Here is an implementation of sudo-Scala (can be easily converted to Python or Java):
val rdd1 = sc.textFile(file1).mapToPair(..).partitionBy(new HashPartitioner(200)).cache()
Prior to this, we have rdd1 for hashing in 200 partitions. The first time it is evaluated, it will be saved (cached).
Now let's read two more rdds and join them.
val rdd2 = sc.textFile(file2).mapToPair(..) val join1 = rdd1.join(rdd2).map(peopleObject) val rdd3 = sc.textFile(file3).mapToPair(..) val join2 = rdd1.join(rdd3).map(peopleObject)
Note that for repair RDDs, we do not break them or cache them.
Spark will see that rdd1 already hashed a partition and it will use the same partitions for all other joins.
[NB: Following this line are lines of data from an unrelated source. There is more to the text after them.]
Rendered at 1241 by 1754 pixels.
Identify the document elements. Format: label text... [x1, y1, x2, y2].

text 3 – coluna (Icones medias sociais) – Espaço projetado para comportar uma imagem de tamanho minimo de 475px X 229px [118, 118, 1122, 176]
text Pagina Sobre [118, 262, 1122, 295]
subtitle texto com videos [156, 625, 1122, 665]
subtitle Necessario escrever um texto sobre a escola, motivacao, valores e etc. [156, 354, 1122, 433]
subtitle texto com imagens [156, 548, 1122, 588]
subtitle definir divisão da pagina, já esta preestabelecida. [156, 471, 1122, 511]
Thus, rdd2 and rdd3 will mix their keys to the same places where the rdd1 keys are located.
To make this clearer, let's say that we are not dealing with the section, and we use the same code that is indicated in the question; Each time we make a connection, both rdds will be shuffled. This means that if we attach N to rdd1, the partitionless version will shuffle rdd1 N times. The split approach will shuffle rdd1 only once.